Уже сгустилась непроглядная темень. У порога тихо лежит Актос. Бедняга будто чувствует, что случилась какая-то трагедия, невосполнимая утрата: молчит, не поскуливает привычно, клянча поесть. Заметив хозяина, даже не подошел к нему.

Жангали вернулся в дом и вынес собаке ведерко с объедками со стола. Затем прошел на веранду, зажег лучину.

— Лежишь, Дамеш? Ну лежи... — зашептал он. — Отдохни сегодня здесь. Наверное, завтра кто-нибудь да приедет. Давай подождем еще денек... Еще немного, Дамеш!

Однако, как бы томительно Жангали ни ждал появления сородичей, назавтра никто из аула опять не приехал.

Бледный и злой, он подавил в себе усилием воли все чувства и стал безучастным, как камень. Овцы котились и днем и ночью, нередко принося двойной приплод, так что вскоре число народившихся ягнят достигло почти двух десятков. Всех их вместе с матками он удобно, по отдельности устроил в теплых сараях.

Одна из окотившихся до срока овец, отказавшись от новорожденного, уморила ягненка голодом. В подобных случаях необходимо все время держать малыша на глазах у матки и то и дело прикладывать его к соскам. Но разве сейчас он в состоянии заниматься этим, когда сам находится в безвыходном положении?!

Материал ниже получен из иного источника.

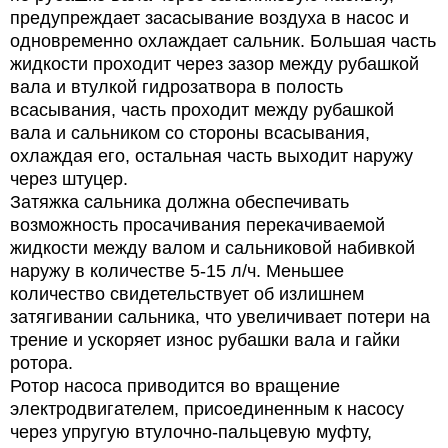
предупреждает засасывание воздуха в насос и
одновременно охлаждает сальник. Большая часть
жидкости проходит через зазор между рубашкой
вала и втулкой гидрозатвора в полость
всасывания, часть проходит между рубашкой
вала и сальником со стороны всасывания,
охлаждая его, остальная часть выходит наружу
через штуцер.
Затяжка сальника должна обеспечивать
возможность просачивания перекачиваемой
жидкости между валом и сальниковой набивкой
наружу в количестве 5-15 л/ч. Меньшее
количество свидетельствует об излишнем
затягивании сальника, что увеличивает потери на
трение и ускоряет износ рубашки вала и гайки
ротора.
Ротор насоса приводится во вращение
электродвигателем, присоединенным к насосу
через упругую втулочно-пальцевую муфту,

Ночью, включив освещение, Жангали довольно долго просидел на холодной веранде, охраняя тело Дамеш. Шепотом жаловался жене о своей тоске и горе. Вспоминал навсегда ушедшие счастливые дни их сладкой как мед совместной жизни. Даже хихикал, когда на память приходили какие-то давние забавные истории. Но тут же себя одергивал: «Боже милостивый, чему я смеюсь — видно, уже с ума схожу».

«А может, Дамеш вовсе и не умерла? Вдруг все это только сон?»

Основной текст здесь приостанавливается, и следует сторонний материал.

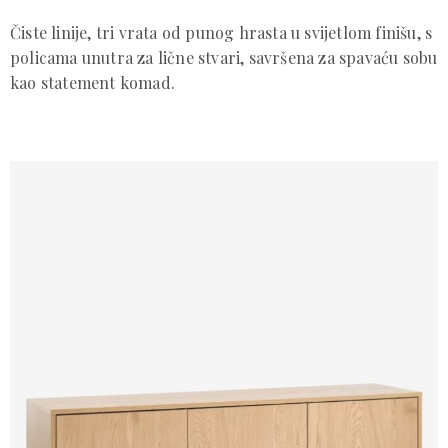
Čiste linije, tri vrata od punog hrasta u svijetlom finišu, s 
policama unutra za lične stvari, savršena za spavaću sobu 
kao statement komad.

Ночью окотились еще две овцы, обе принесли по двойне.

Следующий день прошел в беспокойных хлопотах. Правда, в полузабытье Жангали даже не понимал, что делает, чем занят. Во всяком случае, весь день провел на ногах, курсируя между домом и кошарой: задавал скоту корм, ухаживал за ягнятами, топил печь...

Ни минуты отдыха, мелькнула даже мысль пойти во двор да накинуть петлю на шею, чем терпеть такие муки. Разве его жизнь дороже жизни Дамеш?.. Но что тогда будет с детьми? На кого он их оставит? А если погибнет оставшийся бесхозным общественный скот, разве не будут потом поминать его недобрым словом? Такая молва похуже смерти, это ведь клеймо на костях...

С наступлением сумерек вошел, пошатываясь, в дом, и тут его взор упал на темные силуэты возле печи — то ли люди, то ли чурки. Чтобы разобрать получше, Жангали вытер рукавом припорошенные инеем глаза. Наконец узнал Нурлана, который встал с места и пошел ему навстречу.

— Агатай, начальство не выделило помощника, поэтому меня вместе с отцом отправили к вам обратно, — грустно объявил племянник.

— Как вы тут, братишка, живы-здоровы?

Он узнал голос — второй человек, сидевший, грея руки, возле печи, оказался его единственным родным старшим братом.

— Что-то Дамеш не видать, где-то во дворе, что ли, возится? — спросил Нургали.

Жангали не произнес ни звука. Совершенно обессиленный, он как подкошенный упал на колени прямо на пороге. А потом, сморщив лицо и скривив рот, горько расплакался, так, что плечи затряслись от рыданий.

В первый раз с момента кончины жены он, оказавшись рядом с людьми, смог наконец дать волю душившим его слезам.

* * *

С северной стороны аула Мукур тихонько, словно роняя слезы, бьет одинокий ключ.

Этот источник мукурцы называют сегодня Жалбыз-ды булак — Мятным ключом. А некоторые зовут «родником Жангали». На самом же деле древнее название источника — Аулиебулак, то есть Святой родник. В старину его считали священным не только жители находящегося по соседству Мукура, но и народ, обосновавшийся внизу — в Аршаты и Ореле. Люди приходили сюда, чтобы совершить священный обряд и провести ночевку.